# Directive:
Reproduce the entries from the line with "סנן לפי אזור" up to and including the line with "WordPress.org", substituting "Share page" for "Share" and leaving everything else unchanged.

[Start of Attachment]

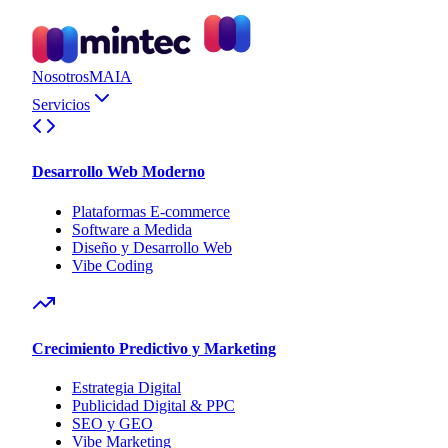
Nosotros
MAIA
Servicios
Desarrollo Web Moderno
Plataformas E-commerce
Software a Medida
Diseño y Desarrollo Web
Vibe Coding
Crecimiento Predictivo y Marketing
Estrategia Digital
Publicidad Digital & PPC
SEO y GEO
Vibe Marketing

[End of Attachment]
[Start of Attachment]

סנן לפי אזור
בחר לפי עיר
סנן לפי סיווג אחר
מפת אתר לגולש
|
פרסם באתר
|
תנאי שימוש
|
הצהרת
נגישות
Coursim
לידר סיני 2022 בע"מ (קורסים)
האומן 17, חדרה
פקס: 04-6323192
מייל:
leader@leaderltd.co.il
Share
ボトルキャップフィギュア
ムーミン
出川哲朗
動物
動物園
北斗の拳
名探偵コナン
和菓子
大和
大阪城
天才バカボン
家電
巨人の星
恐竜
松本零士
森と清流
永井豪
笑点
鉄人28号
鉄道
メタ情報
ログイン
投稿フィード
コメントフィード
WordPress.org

[End of Attachment]

# Final answer:
סנן לפי אזור
בחר לפי עיר
סנן לפי סיווג אחר
מפת אתר לגולש
|
פרסם באתר
|
תנאי שימוש
|
הצהרת
נגישות
Coursim
לידר סיני 2022 בע"מ (קורסים)
האומן 17, חדרה
פקס: 04-6323192
מייל:
leader@leaderltd.co.il
Share page
ボトルキャップフィギュア
ムーミン
出川哲朗
動物
動物園
北斗の拳
名探偵コナン
和菓子
大和
大阪城
天才バカボン
家電
巨人の星
恐竜
松本零士
森と清流
永井豪
笑点
鉄人28号
鉄道
メタ情報
ログイン
投稿フィード
コメントフィード
WordPress.org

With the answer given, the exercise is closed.